== PROBLEM DETAILS ==
Check every line of the data for the string "lines" and copy the ones that have it.

== DATA UNDER STUDY ==

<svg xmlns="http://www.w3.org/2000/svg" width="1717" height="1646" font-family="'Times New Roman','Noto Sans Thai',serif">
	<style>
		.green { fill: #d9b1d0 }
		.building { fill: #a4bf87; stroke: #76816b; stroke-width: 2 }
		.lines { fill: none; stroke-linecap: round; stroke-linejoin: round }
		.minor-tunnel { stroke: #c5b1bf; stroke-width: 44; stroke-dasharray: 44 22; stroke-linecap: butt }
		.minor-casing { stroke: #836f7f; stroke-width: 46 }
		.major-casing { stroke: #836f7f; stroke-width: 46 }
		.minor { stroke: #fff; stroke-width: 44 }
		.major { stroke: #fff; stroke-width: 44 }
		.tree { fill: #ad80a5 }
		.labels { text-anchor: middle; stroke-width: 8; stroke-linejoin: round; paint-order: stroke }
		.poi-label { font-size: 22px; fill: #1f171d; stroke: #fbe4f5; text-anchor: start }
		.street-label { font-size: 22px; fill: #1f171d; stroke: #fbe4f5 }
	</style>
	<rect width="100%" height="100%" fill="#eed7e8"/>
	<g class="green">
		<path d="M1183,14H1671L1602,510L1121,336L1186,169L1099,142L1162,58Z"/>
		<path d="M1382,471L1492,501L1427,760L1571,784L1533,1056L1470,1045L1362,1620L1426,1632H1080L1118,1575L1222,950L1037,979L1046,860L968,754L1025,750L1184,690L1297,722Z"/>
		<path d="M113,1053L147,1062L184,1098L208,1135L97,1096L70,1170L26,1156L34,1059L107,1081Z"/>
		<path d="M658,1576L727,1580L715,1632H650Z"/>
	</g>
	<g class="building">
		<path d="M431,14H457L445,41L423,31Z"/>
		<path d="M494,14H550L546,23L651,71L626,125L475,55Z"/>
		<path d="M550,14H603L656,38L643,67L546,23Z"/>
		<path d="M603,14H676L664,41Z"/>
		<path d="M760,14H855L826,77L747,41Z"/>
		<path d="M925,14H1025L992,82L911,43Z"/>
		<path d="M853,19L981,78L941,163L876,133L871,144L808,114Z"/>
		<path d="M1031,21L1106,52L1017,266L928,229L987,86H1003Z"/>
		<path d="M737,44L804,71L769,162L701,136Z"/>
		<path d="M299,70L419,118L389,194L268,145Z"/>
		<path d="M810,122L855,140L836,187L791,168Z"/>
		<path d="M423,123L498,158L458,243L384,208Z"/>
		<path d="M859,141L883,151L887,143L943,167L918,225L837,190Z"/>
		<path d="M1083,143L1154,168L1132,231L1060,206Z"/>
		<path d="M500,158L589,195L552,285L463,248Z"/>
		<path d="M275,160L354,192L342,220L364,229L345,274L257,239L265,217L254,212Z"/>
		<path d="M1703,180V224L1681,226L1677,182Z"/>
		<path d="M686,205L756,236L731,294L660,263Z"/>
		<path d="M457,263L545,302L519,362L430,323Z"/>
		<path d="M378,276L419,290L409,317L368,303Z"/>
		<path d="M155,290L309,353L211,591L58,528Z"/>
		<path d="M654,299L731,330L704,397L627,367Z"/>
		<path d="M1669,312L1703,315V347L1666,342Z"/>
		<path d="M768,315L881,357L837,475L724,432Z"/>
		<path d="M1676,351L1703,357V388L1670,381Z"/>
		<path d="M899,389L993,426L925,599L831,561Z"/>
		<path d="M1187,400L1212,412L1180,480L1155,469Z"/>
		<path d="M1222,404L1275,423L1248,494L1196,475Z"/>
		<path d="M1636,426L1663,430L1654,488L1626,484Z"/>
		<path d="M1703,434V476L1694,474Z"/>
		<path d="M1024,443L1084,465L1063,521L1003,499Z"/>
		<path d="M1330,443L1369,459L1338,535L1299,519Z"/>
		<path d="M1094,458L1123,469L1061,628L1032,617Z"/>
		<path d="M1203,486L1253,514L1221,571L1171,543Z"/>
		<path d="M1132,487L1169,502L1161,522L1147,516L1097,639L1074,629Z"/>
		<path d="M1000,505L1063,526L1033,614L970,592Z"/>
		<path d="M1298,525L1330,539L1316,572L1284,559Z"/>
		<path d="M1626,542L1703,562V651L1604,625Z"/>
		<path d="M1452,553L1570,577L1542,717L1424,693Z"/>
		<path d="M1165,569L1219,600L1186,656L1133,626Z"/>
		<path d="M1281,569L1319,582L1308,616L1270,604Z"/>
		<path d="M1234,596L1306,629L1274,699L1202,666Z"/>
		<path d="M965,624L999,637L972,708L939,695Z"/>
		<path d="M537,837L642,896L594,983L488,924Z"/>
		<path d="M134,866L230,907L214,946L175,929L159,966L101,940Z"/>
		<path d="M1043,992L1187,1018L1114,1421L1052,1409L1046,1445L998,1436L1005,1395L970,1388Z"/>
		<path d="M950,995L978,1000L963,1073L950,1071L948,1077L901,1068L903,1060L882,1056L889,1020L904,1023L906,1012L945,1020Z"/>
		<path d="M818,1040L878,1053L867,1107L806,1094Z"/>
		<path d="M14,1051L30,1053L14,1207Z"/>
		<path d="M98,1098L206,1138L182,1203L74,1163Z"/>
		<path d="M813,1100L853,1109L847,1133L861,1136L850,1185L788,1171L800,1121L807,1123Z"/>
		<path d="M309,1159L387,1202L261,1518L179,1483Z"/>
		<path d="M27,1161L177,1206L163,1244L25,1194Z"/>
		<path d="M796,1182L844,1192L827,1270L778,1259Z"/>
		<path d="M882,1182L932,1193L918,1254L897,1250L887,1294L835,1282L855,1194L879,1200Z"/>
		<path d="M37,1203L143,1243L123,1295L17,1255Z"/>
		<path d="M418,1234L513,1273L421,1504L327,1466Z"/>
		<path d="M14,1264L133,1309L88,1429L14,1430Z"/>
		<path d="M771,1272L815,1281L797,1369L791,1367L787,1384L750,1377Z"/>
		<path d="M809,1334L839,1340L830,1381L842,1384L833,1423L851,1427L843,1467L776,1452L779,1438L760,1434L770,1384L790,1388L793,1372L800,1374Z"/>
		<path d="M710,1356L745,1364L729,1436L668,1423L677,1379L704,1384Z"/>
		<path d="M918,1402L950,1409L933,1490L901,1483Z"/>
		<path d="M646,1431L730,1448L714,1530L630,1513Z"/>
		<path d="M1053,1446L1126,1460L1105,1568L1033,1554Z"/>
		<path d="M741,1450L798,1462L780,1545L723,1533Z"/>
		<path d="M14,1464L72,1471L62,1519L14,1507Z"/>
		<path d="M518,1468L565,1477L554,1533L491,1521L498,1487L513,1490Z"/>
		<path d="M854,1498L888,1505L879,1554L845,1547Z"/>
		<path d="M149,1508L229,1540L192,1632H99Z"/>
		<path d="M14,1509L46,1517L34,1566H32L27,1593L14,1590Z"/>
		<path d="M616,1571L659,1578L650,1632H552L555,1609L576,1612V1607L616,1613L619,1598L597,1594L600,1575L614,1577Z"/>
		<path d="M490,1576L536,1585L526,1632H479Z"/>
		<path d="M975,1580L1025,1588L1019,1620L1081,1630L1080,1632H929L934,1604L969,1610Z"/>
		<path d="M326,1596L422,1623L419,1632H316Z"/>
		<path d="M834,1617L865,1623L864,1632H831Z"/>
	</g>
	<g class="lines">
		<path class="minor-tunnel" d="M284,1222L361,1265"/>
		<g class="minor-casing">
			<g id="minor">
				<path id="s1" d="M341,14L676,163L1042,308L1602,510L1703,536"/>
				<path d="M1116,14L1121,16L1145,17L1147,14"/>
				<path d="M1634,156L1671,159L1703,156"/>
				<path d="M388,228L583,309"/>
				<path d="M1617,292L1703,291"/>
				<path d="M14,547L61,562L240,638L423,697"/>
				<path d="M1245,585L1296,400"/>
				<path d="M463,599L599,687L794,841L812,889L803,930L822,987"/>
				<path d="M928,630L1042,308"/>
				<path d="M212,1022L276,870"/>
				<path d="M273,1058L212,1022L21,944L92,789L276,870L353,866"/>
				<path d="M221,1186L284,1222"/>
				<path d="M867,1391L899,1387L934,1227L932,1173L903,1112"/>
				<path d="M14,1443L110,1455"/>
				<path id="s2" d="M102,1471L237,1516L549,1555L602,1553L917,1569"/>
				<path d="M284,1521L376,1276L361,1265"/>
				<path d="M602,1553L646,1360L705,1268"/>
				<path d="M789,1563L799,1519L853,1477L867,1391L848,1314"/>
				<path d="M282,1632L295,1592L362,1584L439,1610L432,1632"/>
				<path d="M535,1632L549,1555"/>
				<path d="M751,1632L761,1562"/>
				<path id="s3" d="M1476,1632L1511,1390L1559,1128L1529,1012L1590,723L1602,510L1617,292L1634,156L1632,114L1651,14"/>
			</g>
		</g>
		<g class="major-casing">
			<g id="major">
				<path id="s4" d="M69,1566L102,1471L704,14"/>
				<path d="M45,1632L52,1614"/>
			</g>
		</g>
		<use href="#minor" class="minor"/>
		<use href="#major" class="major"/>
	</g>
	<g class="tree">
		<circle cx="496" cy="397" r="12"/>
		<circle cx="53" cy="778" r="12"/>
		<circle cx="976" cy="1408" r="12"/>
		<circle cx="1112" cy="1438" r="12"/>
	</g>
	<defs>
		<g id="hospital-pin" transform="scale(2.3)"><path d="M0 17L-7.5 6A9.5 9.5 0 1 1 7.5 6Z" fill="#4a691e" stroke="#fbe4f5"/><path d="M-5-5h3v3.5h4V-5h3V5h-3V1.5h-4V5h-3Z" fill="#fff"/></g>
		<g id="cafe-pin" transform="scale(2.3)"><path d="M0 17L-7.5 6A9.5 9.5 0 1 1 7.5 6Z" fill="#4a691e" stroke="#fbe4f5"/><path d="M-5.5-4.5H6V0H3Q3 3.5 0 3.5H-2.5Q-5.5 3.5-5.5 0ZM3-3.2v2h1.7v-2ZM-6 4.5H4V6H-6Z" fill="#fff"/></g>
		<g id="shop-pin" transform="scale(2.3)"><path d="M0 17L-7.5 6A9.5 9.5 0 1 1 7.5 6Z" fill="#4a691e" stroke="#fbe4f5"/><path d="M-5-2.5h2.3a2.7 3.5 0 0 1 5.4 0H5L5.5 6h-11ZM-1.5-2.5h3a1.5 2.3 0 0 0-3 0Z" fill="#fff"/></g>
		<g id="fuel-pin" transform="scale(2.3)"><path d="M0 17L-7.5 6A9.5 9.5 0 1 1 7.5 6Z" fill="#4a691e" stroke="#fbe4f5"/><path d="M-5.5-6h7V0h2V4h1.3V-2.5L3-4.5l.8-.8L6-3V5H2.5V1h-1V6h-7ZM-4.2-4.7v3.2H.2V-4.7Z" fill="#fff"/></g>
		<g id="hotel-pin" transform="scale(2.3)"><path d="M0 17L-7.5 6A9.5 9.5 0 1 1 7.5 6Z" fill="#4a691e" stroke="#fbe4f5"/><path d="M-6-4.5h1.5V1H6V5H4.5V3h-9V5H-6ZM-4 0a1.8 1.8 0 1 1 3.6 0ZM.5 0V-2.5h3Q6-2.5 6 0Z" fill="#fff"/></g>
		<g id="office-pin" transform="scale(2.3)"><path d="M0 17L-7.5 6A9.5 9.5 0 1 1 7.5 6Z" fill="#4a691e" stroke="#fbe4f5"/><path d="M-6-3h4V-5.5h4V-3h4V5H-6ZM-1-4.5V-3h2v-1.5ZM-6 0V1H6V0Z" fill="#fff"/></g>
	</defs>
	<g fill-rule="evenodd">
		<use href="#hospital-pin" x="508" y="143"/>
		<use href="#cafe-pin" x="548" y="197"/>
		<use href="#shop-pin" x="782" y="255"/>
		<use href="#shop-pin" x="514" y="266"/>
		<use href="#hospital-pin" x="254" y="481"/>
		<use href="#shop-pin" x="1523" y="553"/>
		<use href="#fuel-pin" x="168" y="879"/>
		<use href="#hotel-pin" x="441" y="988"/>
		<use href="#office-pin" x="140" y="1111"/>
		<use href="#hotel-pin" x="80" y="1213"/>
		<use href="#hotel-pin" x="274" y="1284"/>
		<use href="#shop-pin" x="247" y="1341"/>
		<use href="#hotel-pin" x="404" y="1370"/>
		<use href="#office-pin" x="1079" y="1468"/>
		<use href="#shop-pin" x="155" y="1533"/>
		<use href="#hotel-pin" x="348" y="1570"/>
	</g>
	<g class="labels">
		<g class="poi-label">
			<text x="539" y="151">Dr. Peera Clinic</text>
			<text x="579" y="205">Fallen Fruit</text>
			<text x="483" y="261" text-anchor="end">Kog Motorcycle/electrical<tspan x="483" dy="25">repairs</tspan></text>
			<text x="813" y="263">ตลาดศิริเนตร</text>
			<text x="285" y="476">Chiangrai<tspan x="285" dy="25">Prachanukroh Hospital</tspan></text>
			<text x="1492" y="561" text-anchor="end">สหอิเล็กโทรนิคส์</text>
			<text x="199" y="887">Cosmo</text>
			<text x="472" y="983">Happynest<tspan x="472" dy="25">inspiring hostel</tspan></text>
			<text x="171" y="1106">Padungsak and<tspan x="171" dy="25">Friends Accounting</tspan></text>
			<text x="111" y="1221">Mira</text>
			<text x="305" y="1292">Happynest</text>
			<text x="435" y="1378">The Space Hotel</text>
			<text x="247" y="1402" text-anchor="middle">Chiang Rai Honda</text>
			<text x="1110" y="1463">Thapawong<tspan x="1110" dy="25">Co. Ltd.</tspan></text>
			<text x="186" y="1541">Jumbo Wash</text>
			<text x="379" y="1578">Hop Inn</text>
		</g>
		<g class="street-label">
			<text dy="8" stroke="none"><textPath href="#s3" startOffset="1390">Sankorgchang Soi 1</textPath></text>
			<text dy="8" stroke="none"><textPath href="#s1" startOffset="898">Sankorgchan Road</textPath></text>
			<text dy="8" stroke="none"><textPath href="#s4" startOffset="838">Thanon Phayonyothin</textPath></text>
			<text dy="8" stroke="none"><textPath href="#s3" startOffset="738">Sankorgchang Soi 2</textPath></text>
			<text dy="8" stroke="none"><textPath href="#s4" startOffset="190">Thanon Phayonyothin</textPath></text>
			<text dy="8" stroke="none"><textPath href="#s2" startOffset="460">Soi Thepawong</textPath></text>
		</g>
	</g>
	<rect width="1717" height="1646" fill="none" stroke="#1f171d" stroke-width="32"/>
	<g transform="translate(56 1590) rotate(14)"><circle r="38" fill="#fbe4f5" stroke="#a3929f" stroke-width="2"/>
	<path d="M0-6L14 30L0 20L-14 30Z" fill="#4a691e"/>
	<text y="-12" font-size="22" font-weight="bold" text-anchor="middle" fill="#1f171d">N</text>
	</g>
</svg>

== PROBLEM SOLUTION ==
		.lines { fill: none; stroke-linecap: round; stroke-linejoin: round }
	<g class="lines">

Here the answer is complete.